Exercise objective:
Each line in the entries below that holds the string "shadow" must be copied.
════════
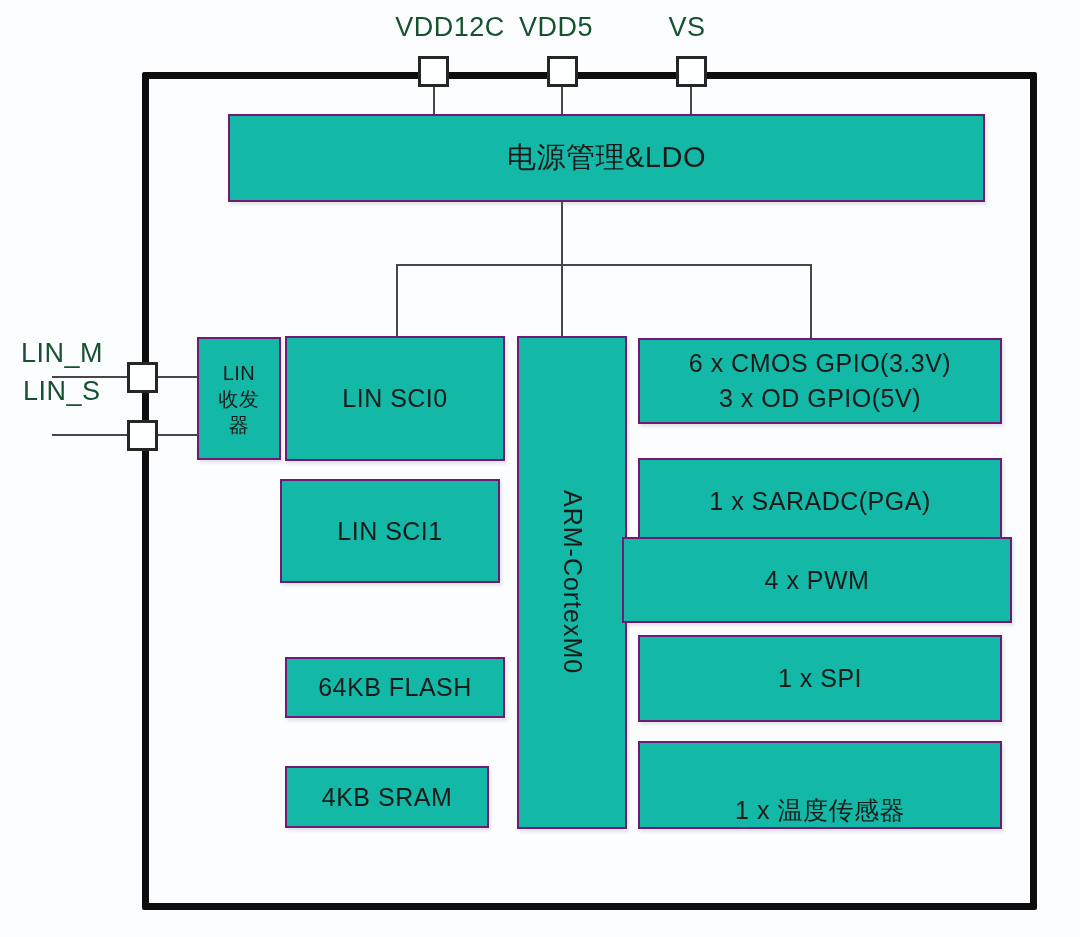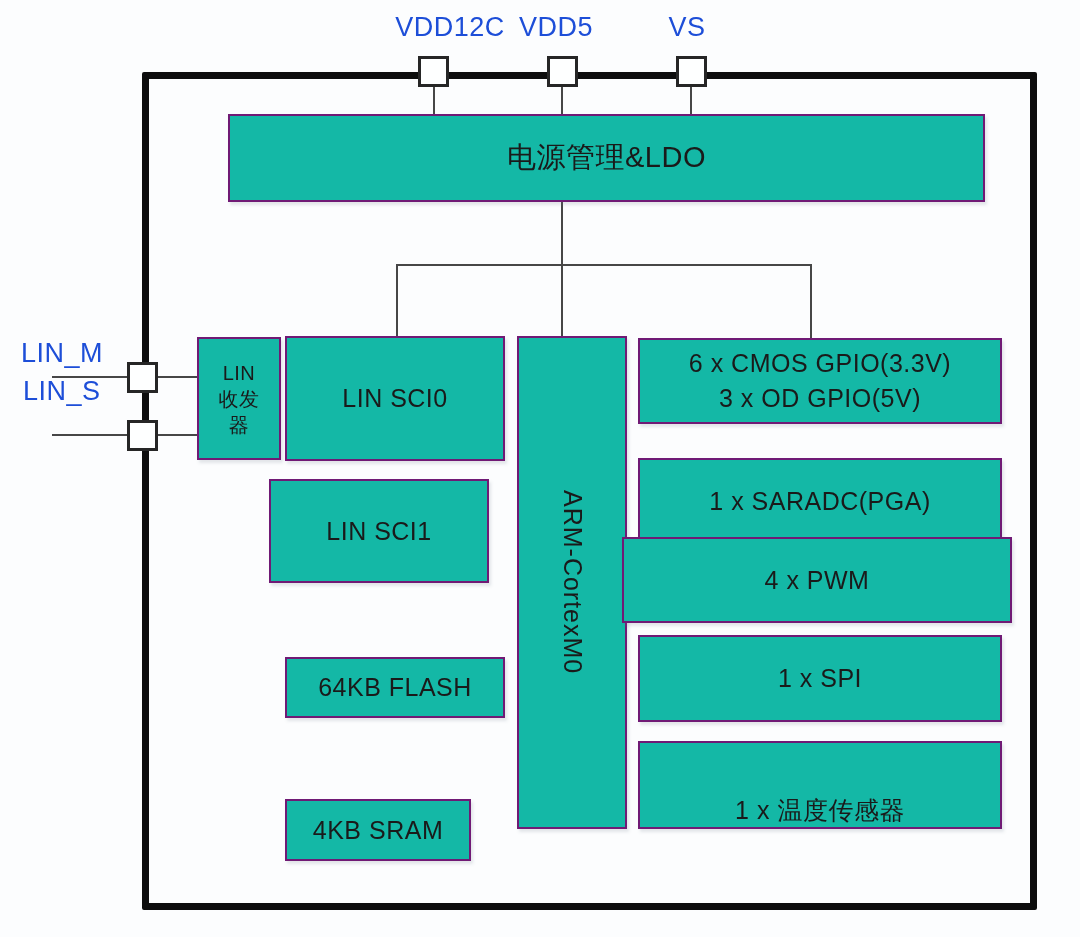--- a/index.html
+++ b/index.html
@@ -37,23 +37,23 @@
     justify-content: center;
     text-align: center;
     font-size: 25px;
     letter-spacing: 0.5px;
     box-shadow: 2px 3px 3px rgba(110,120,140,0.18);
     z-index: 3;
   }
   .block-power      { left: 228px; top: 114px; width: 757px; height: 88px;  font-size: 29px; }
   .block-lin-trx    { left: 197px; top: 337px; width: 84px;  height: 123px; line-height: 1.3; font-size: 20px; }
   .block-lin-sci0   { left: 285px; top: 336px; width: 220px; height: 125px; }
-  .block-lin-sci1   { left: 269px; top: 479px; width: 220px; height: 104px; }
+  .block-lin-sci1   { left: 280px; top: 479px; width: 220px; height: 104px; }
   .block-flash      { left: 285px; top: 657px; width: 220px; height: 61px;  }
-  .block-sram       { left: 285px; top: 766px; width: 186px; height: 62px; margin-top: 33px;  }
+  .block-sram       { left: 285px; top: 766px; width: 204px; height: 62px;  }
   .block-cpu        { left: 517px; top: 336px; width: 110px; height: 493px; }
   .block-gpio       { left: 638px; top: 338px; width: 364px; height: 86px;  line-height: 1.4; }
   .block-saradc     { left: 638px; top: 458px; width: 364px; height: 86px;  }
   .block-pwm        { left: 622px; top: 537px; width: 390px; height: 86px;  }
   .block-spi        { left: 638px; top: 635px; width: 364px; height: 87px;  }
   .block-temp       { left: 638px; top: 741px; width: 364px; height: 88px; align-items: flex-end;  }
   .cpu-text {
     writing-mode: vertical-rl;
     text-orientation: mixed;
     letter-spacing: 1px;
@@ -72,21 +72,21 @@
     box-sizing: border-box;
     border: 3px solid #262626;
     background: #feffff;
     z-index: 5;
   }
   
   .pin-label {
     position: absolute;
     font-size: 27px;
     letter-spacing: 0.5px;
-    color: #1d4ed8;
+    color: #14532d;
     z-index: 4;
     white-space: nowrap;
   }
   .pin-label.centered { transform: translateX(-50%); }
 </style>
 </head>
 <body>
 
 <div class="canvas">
════════
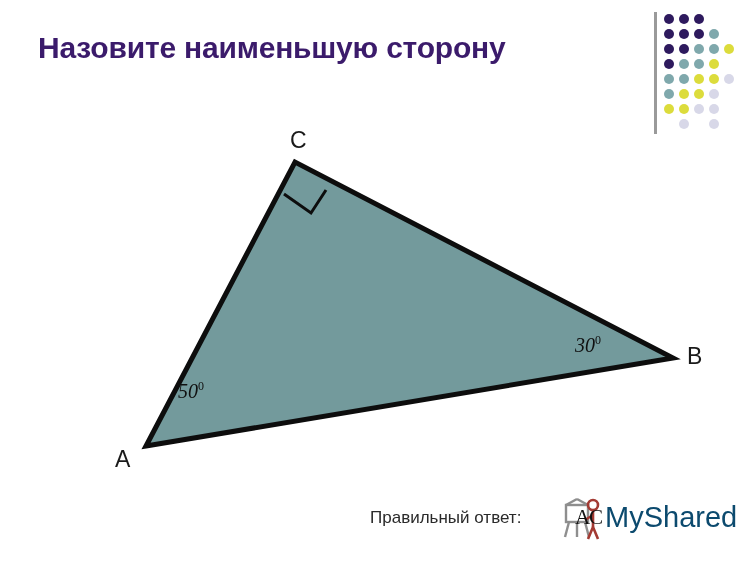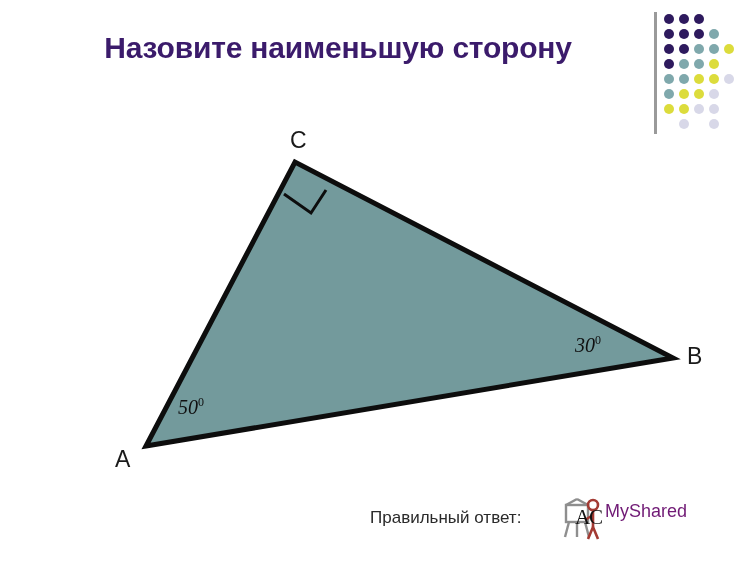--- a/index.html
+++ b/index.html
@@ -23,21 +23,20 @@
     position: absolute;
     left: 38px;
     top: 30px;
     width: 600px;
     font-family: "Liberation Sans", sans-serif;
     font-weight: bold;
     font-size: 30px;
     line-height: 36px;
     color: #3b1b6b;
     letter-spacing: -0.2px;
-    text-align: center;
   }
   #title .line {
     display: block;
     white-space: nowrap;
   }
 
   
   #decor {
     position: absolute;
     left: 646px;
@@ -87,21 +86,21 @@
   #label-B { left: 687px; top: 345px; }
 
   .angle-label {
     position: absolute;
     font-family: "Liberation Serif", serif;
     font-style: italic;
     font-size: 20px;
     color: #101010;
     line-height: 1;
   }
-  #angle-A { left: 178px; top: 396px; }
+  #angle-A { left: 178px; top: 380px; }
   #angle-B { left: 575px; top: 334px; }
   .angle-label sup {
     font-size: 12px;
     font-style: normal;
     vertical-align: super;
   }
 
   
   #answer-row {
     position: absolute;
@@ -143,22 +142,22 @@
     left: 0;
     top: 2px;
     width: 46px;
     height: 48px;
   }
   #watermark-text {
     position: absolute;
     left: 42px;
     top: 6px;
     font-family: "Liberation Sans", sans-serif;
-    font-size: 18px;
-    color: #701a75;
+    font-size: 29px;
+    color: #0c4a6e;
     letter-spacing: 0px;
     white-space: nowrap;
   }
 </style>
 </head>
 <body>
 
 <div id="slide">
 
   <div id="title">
════════
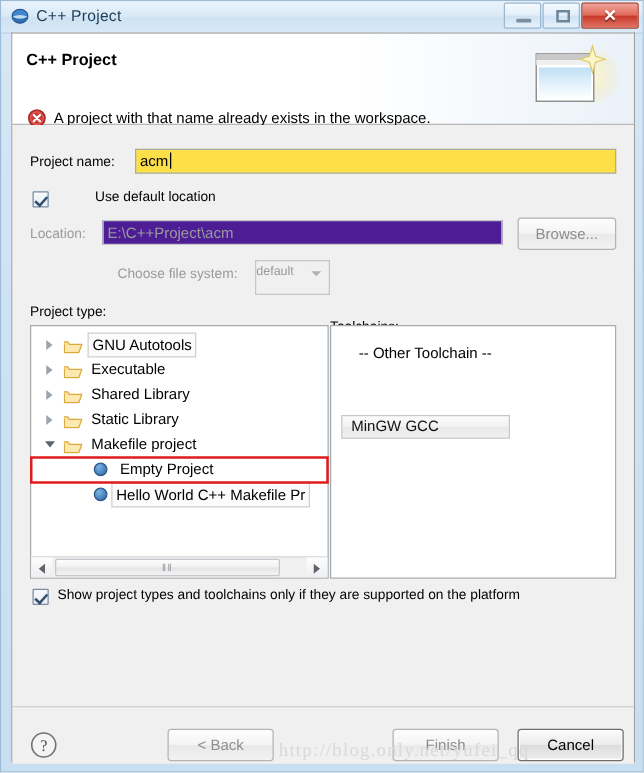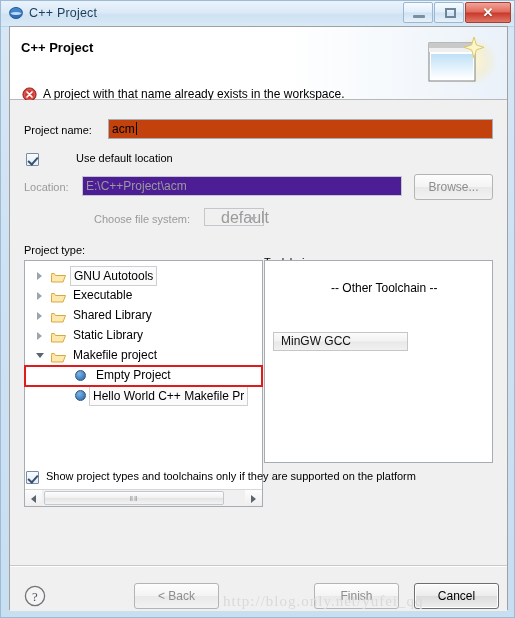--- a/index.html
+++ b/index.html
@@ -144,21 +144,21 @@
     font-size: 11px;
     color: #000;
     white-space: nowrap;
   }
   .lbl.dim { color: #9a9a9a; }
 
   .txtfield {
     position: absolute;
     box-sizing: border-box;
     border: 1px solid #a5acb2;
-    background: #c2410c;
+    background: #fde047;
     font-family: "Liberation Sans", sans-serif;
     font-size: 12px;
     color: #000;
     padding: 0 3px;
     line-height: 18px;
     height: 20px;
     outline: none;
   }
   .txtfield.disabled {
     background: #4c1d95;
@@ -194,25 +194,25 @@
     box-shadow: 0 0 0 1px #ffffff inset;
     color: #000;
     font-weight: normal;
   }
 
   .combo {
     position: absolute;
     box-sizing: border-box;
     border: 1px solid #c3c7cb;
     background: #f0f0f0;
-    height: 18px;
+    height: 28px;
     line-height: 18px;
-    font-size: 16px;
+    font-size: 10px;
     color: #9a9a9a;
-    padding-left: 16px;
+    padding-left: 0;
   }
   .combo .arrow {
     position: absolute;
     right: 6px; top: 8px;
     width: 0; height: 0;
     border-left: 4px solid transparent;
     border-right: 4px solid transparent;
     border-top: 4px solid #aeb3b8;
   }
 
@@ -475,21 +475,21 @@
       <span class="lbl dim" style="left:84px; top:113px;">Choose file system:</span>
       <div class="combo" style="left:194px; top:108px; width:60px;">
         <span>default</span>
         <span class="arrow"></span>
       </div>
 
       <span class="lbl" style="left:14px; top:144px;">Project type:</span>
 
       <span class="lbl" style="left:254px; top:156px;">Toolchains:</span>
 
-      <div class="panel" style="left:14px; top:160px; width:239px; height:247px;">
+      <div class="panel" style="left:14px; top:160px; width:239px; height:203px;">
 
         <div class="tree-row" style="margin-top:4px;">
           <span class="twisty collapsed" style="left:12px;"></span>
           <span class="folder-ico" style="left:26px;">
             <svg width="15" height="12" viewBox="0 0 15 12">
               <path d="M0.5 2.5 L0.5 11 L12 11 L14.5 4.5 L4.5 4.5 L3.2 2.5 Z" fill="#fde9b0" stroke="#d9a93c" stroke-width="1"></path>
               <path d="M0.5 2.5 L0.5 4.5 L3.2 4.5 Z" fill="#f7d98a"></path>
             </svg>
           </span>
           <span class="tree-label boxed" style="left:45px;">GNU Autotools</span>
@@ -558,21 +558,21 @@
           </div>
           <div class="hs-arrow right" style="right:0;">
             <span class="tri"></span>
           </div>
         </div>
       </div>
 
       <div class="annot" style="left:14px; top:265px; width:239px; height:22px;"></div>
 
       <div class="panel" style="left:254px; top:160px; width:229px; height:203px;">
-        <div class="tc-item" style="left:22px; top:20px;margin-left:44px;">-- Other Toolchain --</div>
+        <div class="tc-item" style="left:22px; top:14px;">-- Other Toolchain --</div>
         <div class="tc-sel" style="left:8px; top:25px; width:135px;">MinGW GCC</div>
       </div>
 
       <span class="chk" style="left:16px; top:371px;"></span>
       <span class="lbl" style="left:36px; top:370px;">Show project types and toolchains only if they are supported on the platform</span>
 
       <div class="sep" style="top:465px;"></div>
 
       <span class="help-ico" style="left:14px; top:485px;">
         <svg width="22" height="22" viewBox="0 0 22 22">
════════
Output for this task:
     box-shadow: 2px 3px 3px rgba(110,120,140,0.18);
     box-shadow: 0 0 0 1px #ffffff inset;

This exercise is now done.